◆ What you need to do ◆
The range runs from the line containing "exposure_s: 1/160" through the last line of the material below; retype it exactly, leaving out the pictures.
=== Begin Enclosure ===
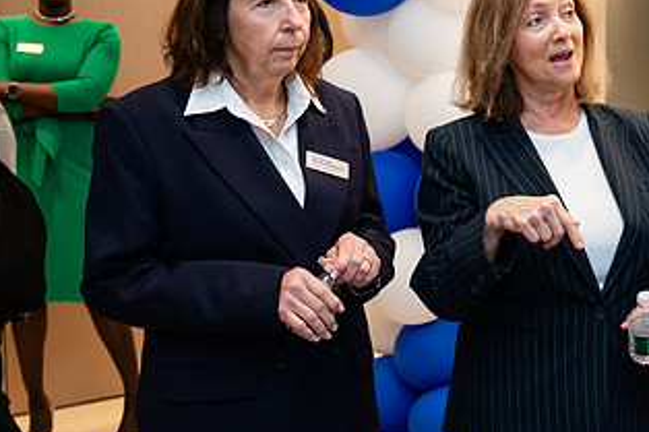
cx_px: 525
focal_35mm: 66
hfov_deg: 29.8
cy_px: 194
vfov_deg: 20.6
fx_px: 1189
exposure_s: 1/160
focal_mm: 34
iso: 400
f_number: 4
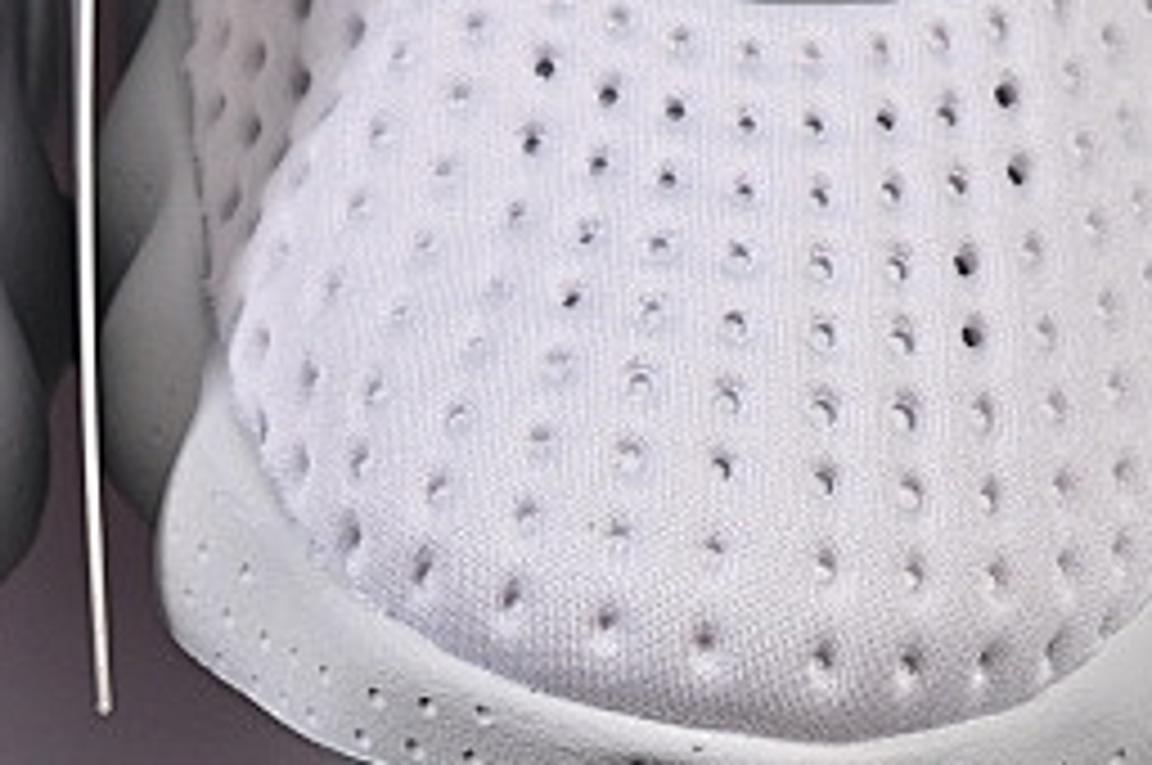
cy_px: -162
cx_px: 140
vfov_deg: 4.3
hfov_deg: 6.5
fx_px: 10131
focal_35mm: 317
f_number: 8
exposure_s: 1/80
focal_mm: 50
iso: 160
=== End Enclosure ===
◆ Answer ◆
exposure_s: 1/160
focal_mm: 34
iso: 400
f_number: 4
cy_px: -162
cx_px: 140
vfov_deg: 4.3
hfov_deg: 6.5
fx_px: 10131
focal_35mm: 317
f_number: 8
exposure_s: 1/80
focal_mm: 50
iso: 160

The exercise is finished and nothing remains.